Babysitters – whether they’re grandparents, neighbors or teenagers – take your place while you’re not at home. It becomes their job to protect your child’s safety. Do not underestimate the importance of clear and detailed instructions. The following tips will help prepare your babysitter for potential problems.
Make sure your babysitter knows the emergency phone numbers in your area and how to reach you in case of an emergency. These suggestions will help prepare your babysitter if there’s a problem.
- Post emergency phone numbers – including police, fire, ambulance service, hospital, physician and poison center numbers – near the phone. Tell the babysitter where the phone numbers are posted.

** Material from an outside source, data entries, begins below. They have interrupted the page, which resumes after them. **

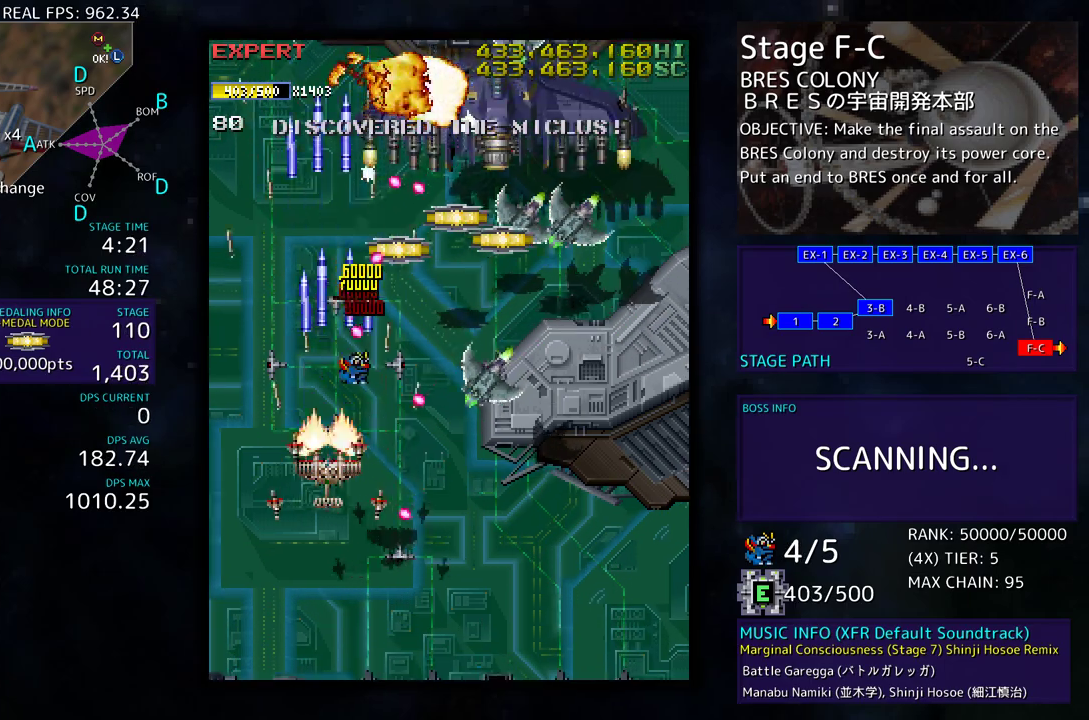
{"buttons": ["DPAD_DOWN", "DPAD_RIGHT"], "events": [[83, "DPAD_DOWN", "down"], [83, "DPAD_RIGHT", "down"]]}
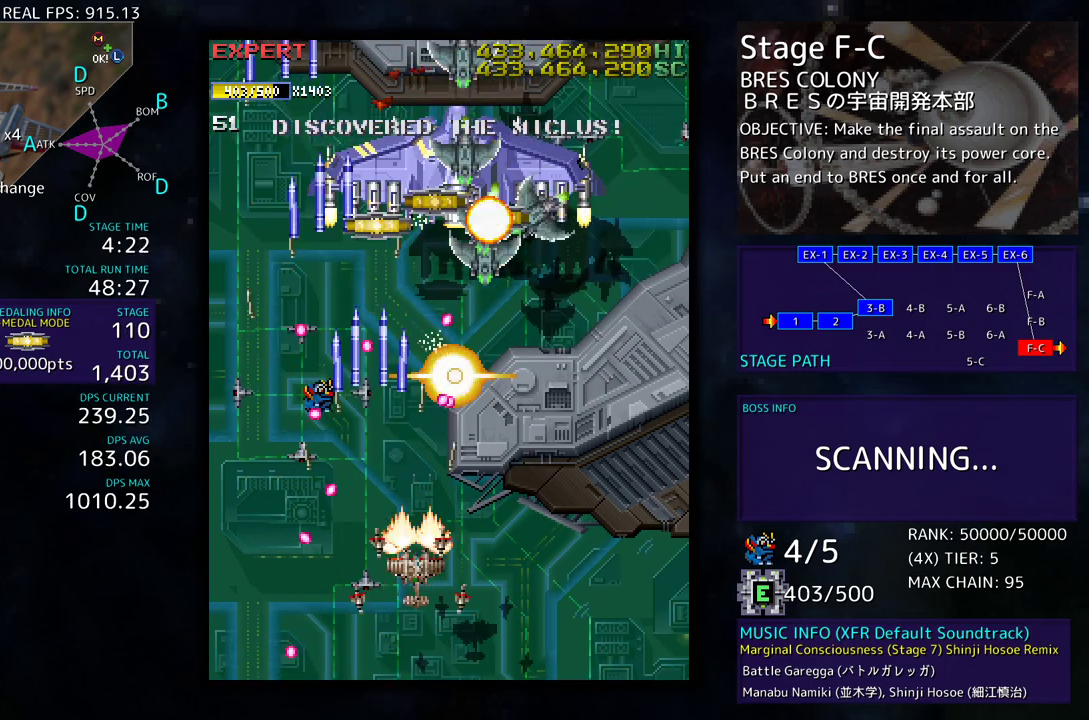
{"buttons": [], "events": [[33, "DPAD_DOWN", "up"], [33, "DPAD_RIGHT", "up"], [117, "DPAD_DOWN", "down"], [117, "DPAD_RIGHT", "down"], [250, "DPAD_RIGHT", "up"], [283, "DPAD_DOWN", "up"], [350, "DPAD_DOWN", "down"], [367, "DPAD_RIGHT", "down"], [467, "DPAD_RIGHT", "up"], [500, "DPAD_DOWN", "up"]]}
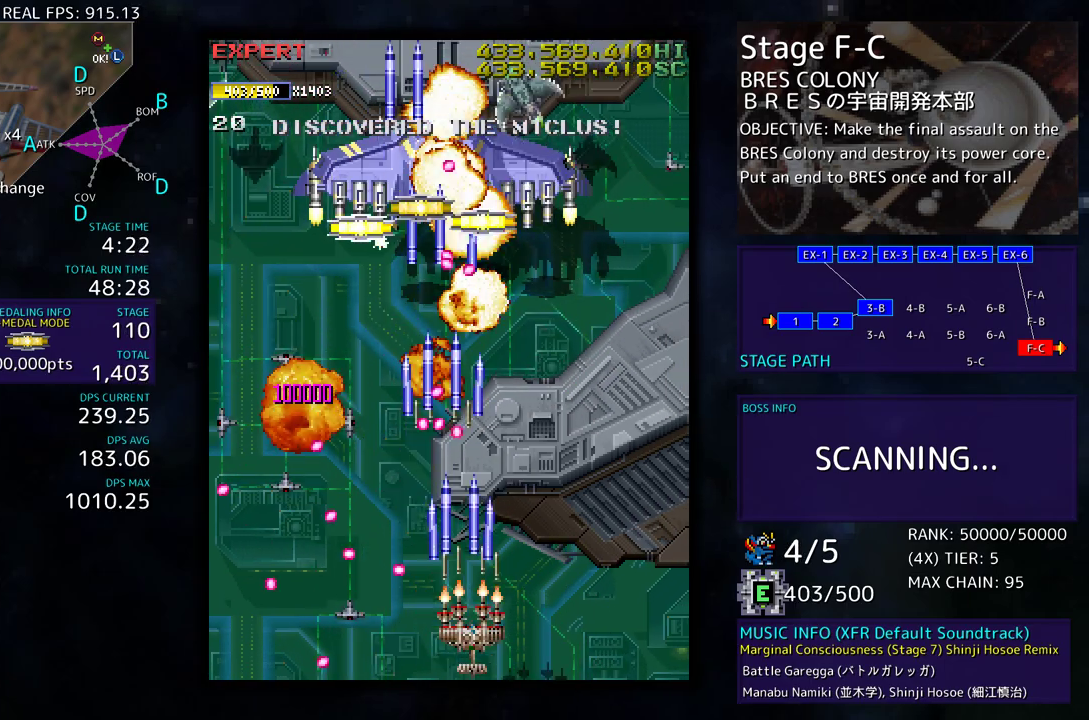
{"buttons": ["DPAD_LEFT"], "events": [[50, "DPAD_DOWN", "down"], [50, "DPAD_RIGHT", "down"], [100, "DPAD_RIGHT", "up"], [117, "DPAD_DOWN", "up"], [167, "DPAD_DOWN", "down"], [167, "DPAD_RIGHT", "down"], [233, "DPAD_DOWN", "up"], [250, "DPAD_RIGHT", "up"], [300, "DPAD_RIGHT", "down"], [400, "DPAD_RIGHT", "up"], [467, "DPAD_LEFT", "down"]]}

- Always write down the phone number of the place where you will be, your cell phone number or pager number, and post it near the phone.
- Always leave the phone number of a neighbor or relative to call in case of emergency.
- Make sure the babysitter knows your street address and phone number for identification purposes.
- Before you leave the house, take some time to review the tips below:
- Tell your sitter where you’re going and how long you will be gone.
- Review our Babysitter’s Guide with your sitter and keep it next to telephone.
- Review the House Rules with your sitter.
- Show your sitter emergency fire escape routes and emergency information/contacts (link).
- Have a clear understanding with your sitter about their fee, use of kitchen, television, phone and computer, rules about guests, etc.
- If your sitter is new, allow time for them to get acquainted with your child before you leave.
- Give your sitter feeding, bathing, and bedtime instructions as well as information about any care and play restrictions (link), and medications or medical conditions (link).
- Lock up before you leave.
- On your return home, ask the sitter about any phone calls, visitors, emergencies, accidents or unusual occurrences.
- Always escort the sitter home at night.